IL PERSONAGGIO
GUBBIO Una scelta di relax. La quiete che ispira la pace in una zona che piace a Tony Shafrazi. Il famoso mercante d’arte, gallerista e artista statunitense di origine iraniana ha scelto Gubbio per rilassarsi, si fa vedere tranquillamente in città e per quanto è dato sapere avrebbe affittato una bella villa privata. Si gode il meglio dell’estate portando benissimo i suoi 83 anni. Al suo nome è legata una grande e lunga storia fatta anche di battaglie civili. È il proprietario della Tony Shafrazi Gallery a New York, che ospita opere di artisti come Francis Bacon, Keith Haring e David LaChapelle. Tra i suoi clienti figurano Donald Trump e Larry Silverstein. Viene citato da Madonna nel terzo singolo Danceteria (canzone) del suo quindicesimo album Confessions II. Madonna canta che la Tony Shafrazi Gallery era frequentata regolarmente da lei e da altri noti creativi newyorkesi come Keith Haring e Kenny Scharf.
È nato ad Abadan, in Iran, da genitori armeni iraniani, ha studiato in Inghilterra dove l’ha portato tredicenne suo padre, dirigente di una compagnia petrolifera. È salito alla ribalta della cronaca il 28 febbraio 1974 quando ha imbrattato con vernice spray il dipinto Guernica di Picasso, del 1937, esposto al Museum of Modern Art, con la scritta “Kill lies all” a lettere alte un piede. Scrisse deliberatamente quella frase ambigua invece di “All lies kill” come allusione al romanzo di James Joyce del 1939, Finnegans Wake, in modo che potesse essere letta da qualsiasi angolazione. Quando una guardia lo afferrò, Shafrazi gridò di chiamare il curatore. La vernice si è rimossa facilmente poiché il dipinto era ricoperto da uno spesso strato di vernice. Si ritiene che Shafrazi stesse protestando contro l’annuncio, avvenuto il giorno prima, del rilascio su cauzione del tenente statunitense William Calley, allora agli arresti domiciliari in seguito alla condanna, nel 1971, per il suo ruolo nel massacro di My Lai in Vietnam.

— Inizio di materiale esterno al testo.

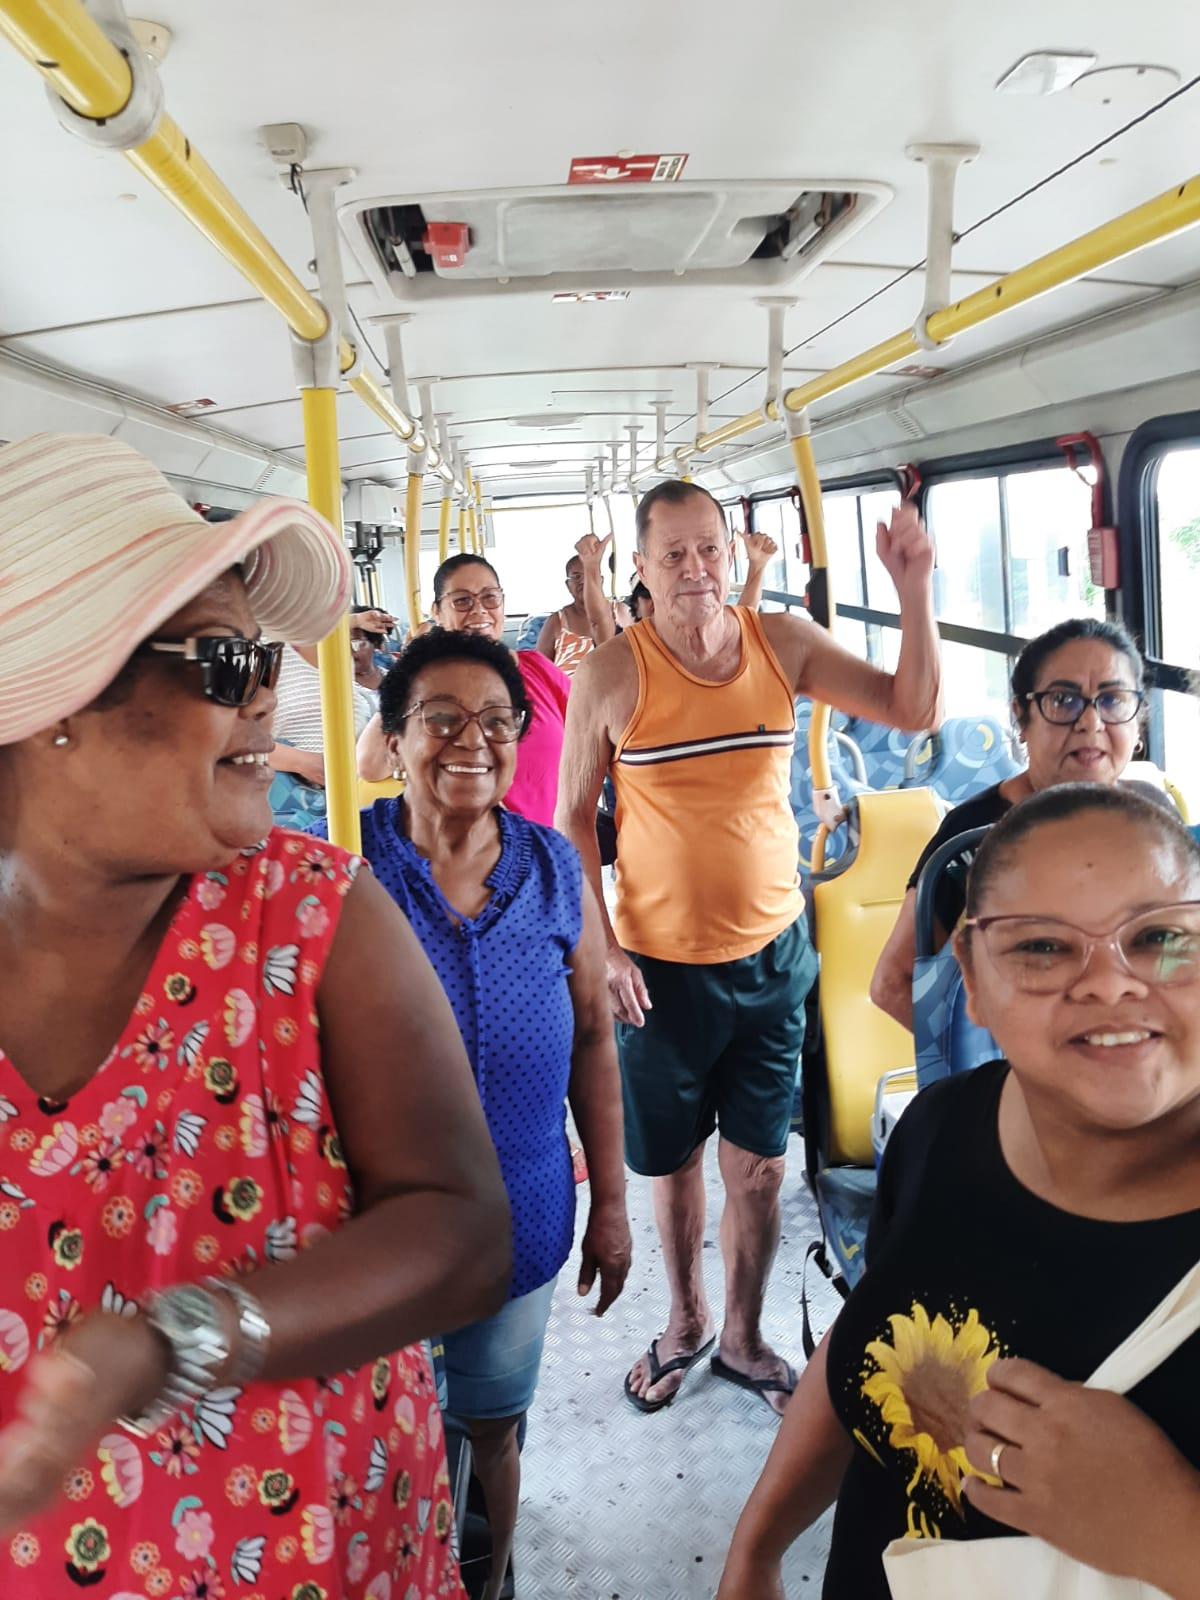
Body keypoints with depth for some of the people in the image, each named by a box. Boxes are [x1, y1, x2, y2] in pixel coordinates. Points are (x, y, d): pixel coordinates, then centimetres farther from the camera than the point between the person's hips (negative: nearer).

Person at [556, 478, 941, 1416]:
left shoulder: (784, 643, -5)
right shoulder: (611, 676, -12)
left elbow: (916, 710, -7)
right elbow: (575, 817, -5)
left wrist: (914, 589, -19)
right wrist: (598, 946, -10)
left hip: (772, 953, 2)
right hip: (660, 964, -1)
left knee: (759, 1164, 14)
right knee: (673, 1157, 17)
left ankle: (744, 1339, 37)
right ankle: (685, 1321, 43)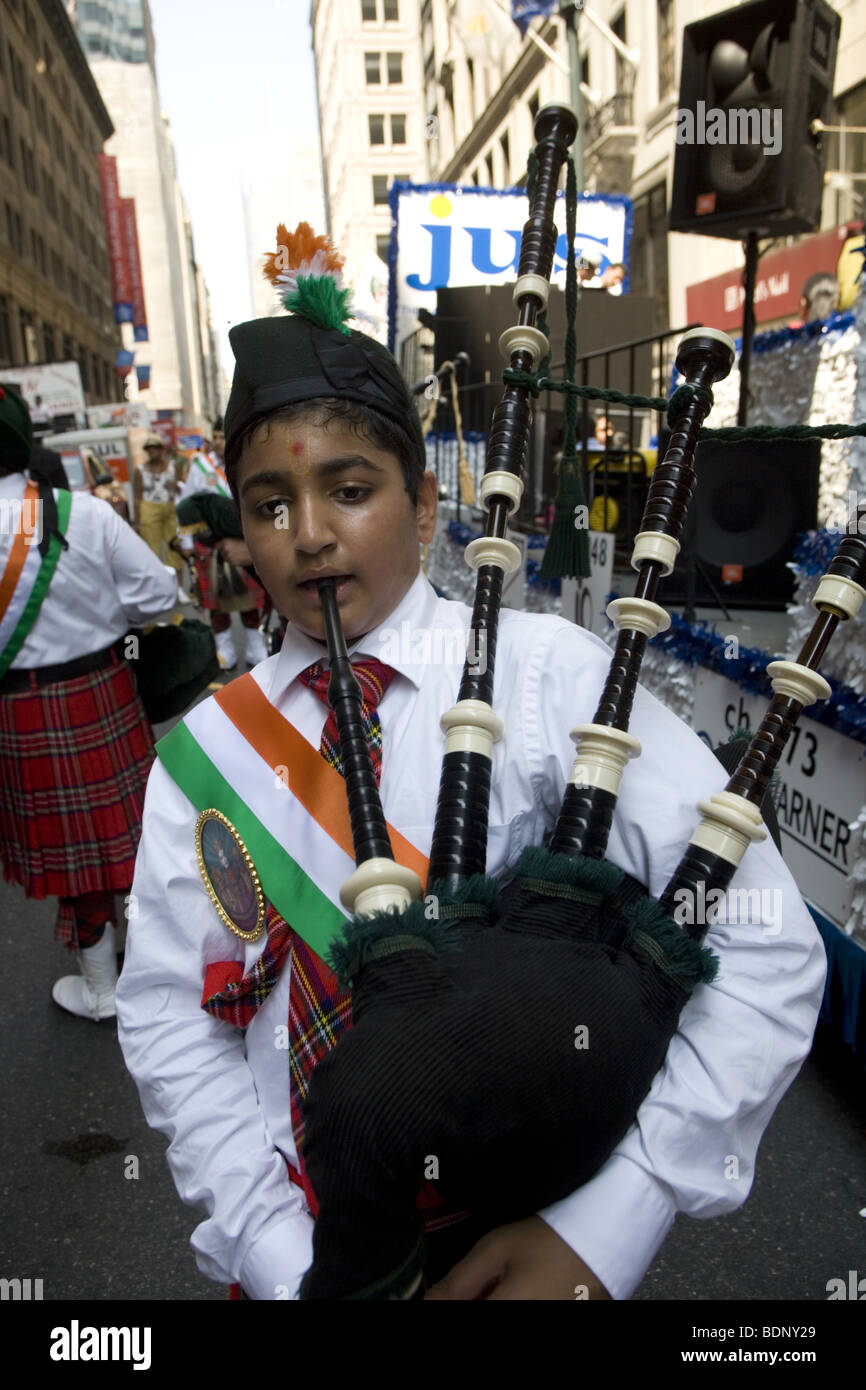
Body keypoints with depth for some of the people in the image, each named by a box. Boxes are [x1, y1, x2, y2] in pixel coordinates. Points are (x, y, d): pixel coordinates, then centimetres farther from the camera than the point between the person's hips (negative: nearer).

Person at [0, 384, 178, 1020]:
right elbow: (158, 592, -7)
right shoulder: (87, 513, -9)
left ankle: (100, 987, 29)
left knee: (70, 842, 11)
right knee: (126, 825, 18)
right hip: (106, 694, 3)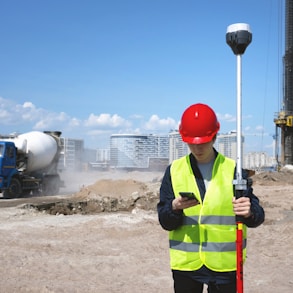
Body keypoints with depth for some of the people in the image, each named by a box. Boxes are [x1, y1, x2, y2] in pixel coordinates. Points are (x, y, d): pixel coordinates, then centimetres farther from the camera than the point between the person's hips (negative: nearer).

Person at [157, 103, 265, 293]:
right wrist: (174, 208, -21)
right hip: (185, 263, 1)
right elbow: (165, 222, 1)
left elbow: (257, 216, -4)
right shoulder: (175, 171, 3)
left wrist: (250, 212, -27)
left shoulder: (233, 169, 0)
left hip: (225, 263, -1)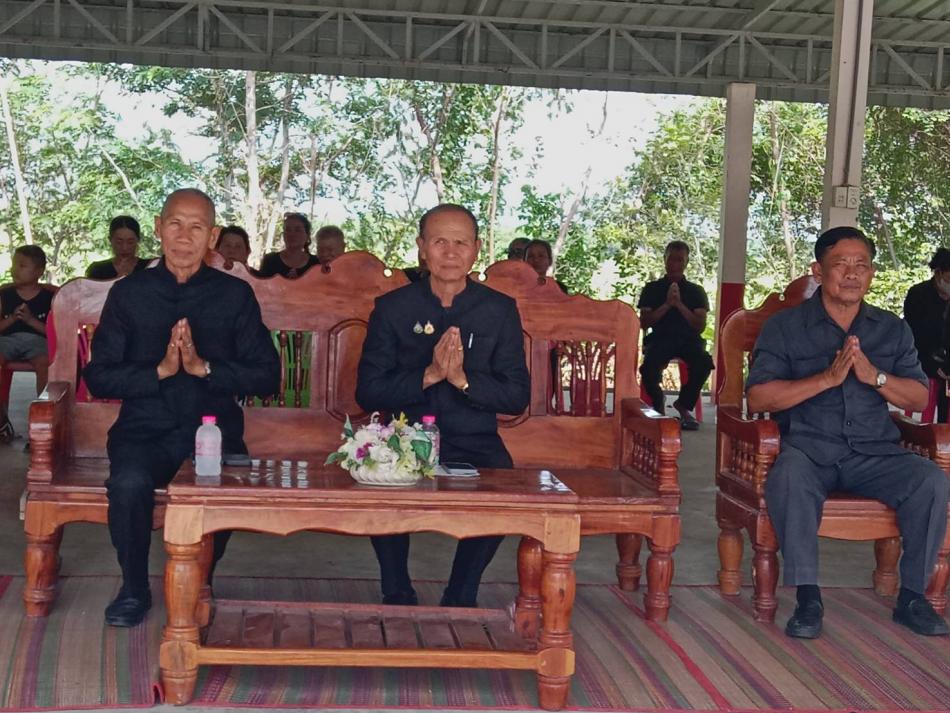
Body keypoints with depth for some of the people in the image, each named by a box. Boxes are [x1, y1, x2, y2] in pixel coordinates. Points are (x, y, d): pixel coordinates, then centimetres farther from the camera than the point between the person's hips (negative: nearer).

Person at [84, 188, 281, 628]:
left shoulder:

Nel 1979 aprì la sua prima galleria a New York e in pochi anni si fece un nome gestendo talenti come Donald Baechler e artisti di graffiti allora in voga come Jean-Michel Basquiat, Keith Haring e Kenny Scharf. Negli anni ’80 ha ospitato numerosi artisti di varie tendenze, tra i quali William S. Burroughs, Patrick Caulfield, Mark Dagley, Gerard Hemsworth, Michael Heizer, Olivier Mosset e Keith Sonnier, insieme ad artisti europei come Brian Clarke, Enzo Cucchi, Hervé Di Rosa e Jean-Charles Blais. Nel 1999 la tenuta di Francis Bacon scelse Shafrazi come suo rappresentante negli Stati Uniti. Nel 2004 la galleria aprì un altro spazio sulla 26th Street con una grande mostra di dipinti di Picasso, Francis Bacon e Jean-Michel Basquiat. Shafrazi è anche attivamente coinvolto nel sostegno a Children of Armenias Fund, un’organizzazione benefica che promuove le comunità rurali in Armenia.